A book which makes you hold your breath with suspense, tension and anticipation, “The Lost Ones” is a memorable novel. This is a book of historical fiction but with a contemporary understanding of people. A ghost story, a story of spiritual awareness, a woman struggling to recover from an enormous trauma. This is a mystery story set in a large house, indeed this is a novel about the breakup of a society that lived in huge mansions with a considerable staff. The layers of this story are so carefully constructed as to be totally absorbing, as each character is carefully drawn from the most minor servant to the main protagonists. This is an extremely atmospheric novel in every sense of the word, as the House in which most of the story takes place becomes another character, dark and hostile, threatening and full of menace as darkness descends. Some of the characters are also fearsome, a fact contributed to by the setting. The achievement of this book is its success in creating climatic events throughout the narrative with keeps the attention of the reader. I was so pleased to have the opportunity to read this book and join in this day of reviews.
The main character, Stella, is a young woman who has evidently lost the love of her life, Gerald, in the battlefields of the First World War. In 1917 the war continues, but Stella has been sent back from her nursing as a VAD. As she walks around her family home she remembers an old tragedy, and she worries about a maid whose connection with the household is a matter of gratitude, despite her slight oddness. When Hector, Stella’s brother in law, asks Stella to visit Madeline as she is worried about her pregnancy, she tries to put aside her sadness to go to the country mansion where her sister is staying with Hector’s mother. Forced to take Annie Burrows with her, Stella is not anticipating the extent of Madeline’s distress which soon becomes evident. Despite the prevailing tension in the house and several incidents which disturb her, Stella is keen to find a rational explanation for the events which are upsetting the household. When a new and extremely sceptical investigator arrives, it would seem that supernatural forces become even more terrifying.

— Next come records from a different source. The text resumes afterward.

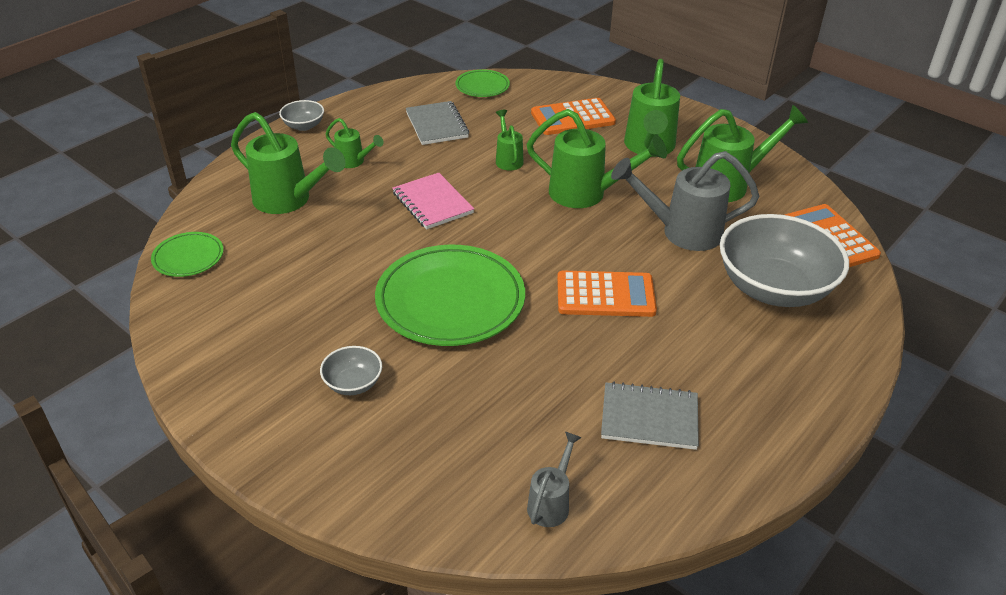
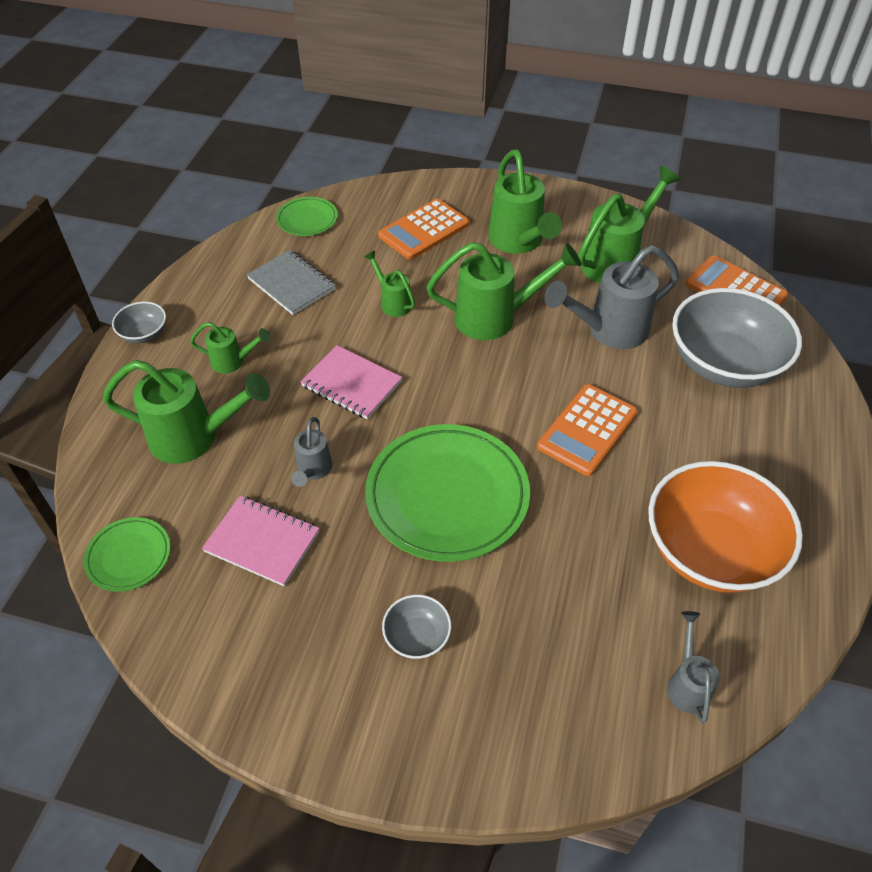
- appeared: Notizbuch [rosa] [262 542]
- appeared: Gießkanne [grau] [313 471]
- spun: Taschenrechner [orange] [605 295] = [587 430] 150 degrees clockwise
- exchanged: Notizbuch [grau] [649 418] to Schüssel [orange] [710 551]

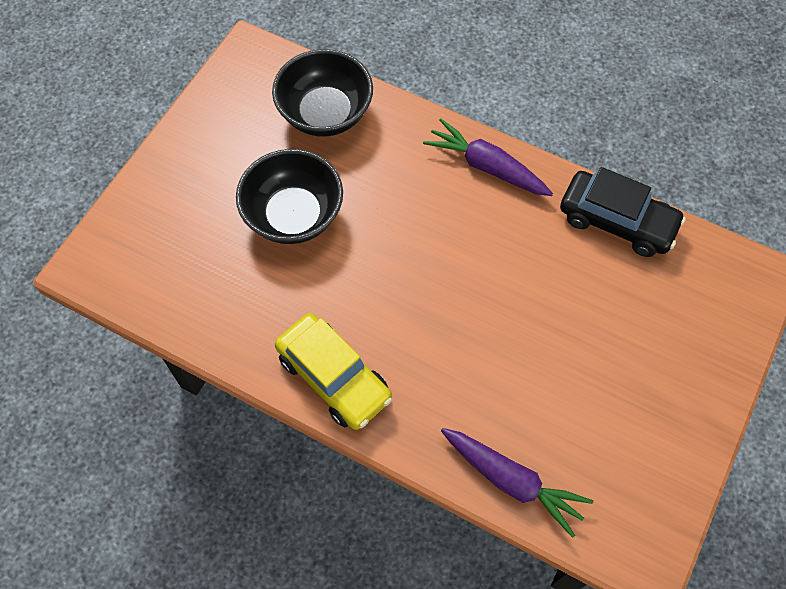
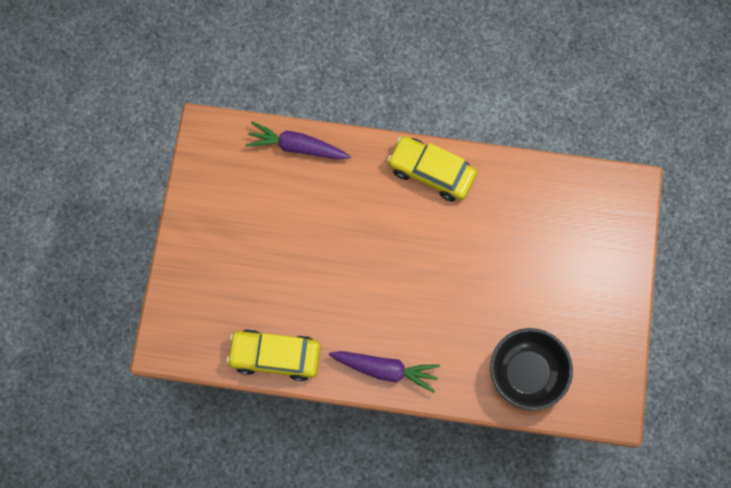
- colour: Auto [schwarz] [617 221] to Auto [gelb] [275 356]
- missing: Schüssel [schwarz] [293 216]

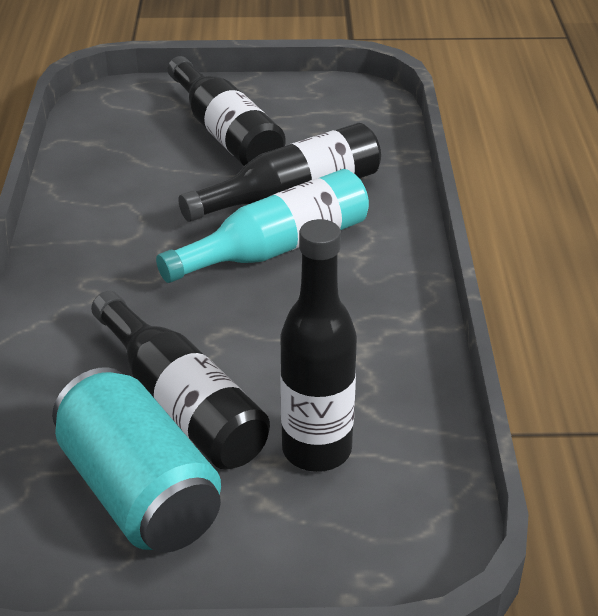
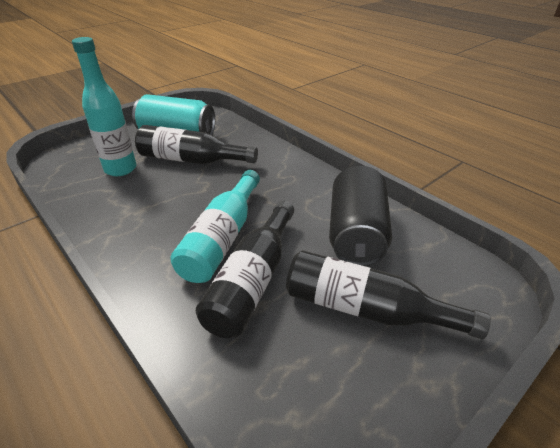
- colour: Flasche [schwarz] [316 450] to Flasche [türkis] [120 169]
- appeared: Dose [schwarz] [356 234]

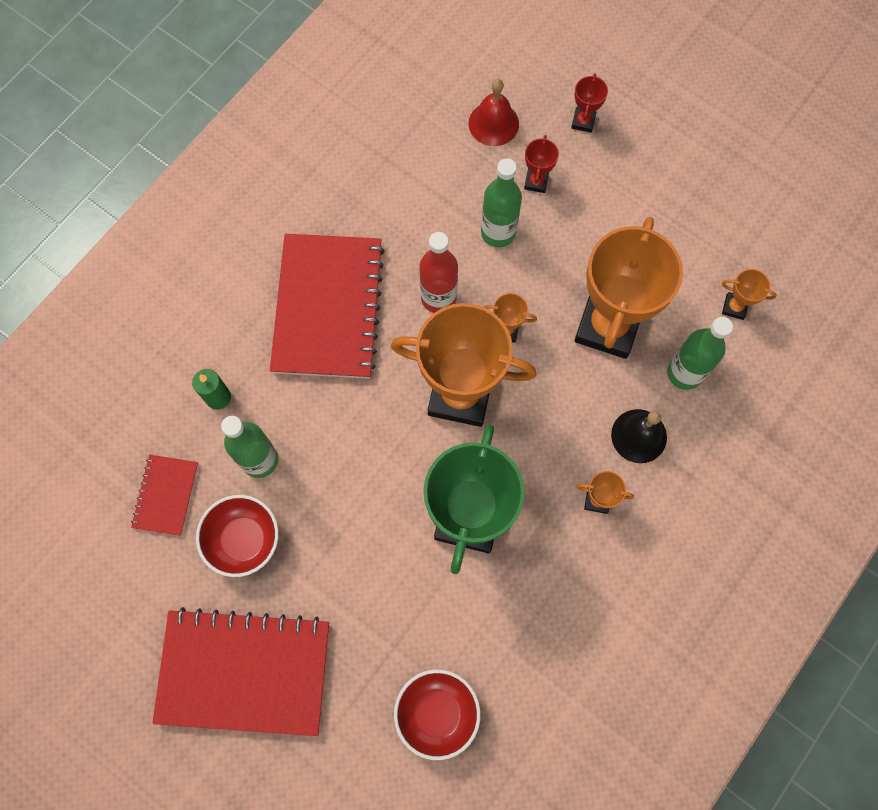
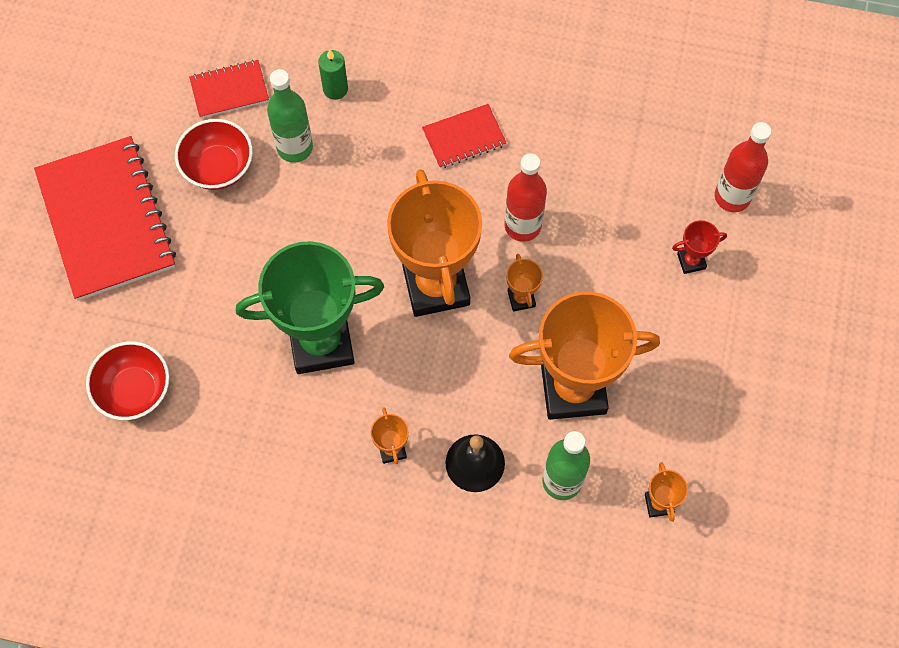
- size: Notizbuch [rot] [328 308] = [464 138] x0.49
- exchanged: Glocke [rot] [493 123] to Flasche [rot] [732 197]
- missing: Flasche [grün] [498 232]
- missing: Pokal [rot] [583 121]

Without giving too much away, this book has several themes and narrative questions. The matter of unresolved grief at this stage of the twentieth century is universal, as nearly every family has been affected by this war. Family secrets have to be unearthed and dealt with as the story develops. Stella must decide what is important to her as she faces so many challenges. There is not an actual plan of the house provided, but the power of the description is so strong that I could visualise the rooms in a lot of detail. The element of threat throughout the book to Stella and others feels very real.This is a vividly written book that is memorable for its impact.
I thoroughly enjoyed this book, with its brilliant pacing and intense situations. I recommend it to fans of gothic thrillers, those interested in the later part and aftermath of the First World War, and the tragedy of loss. A mature and compelling read, it is a remarkable debut which I greatly enjoyed.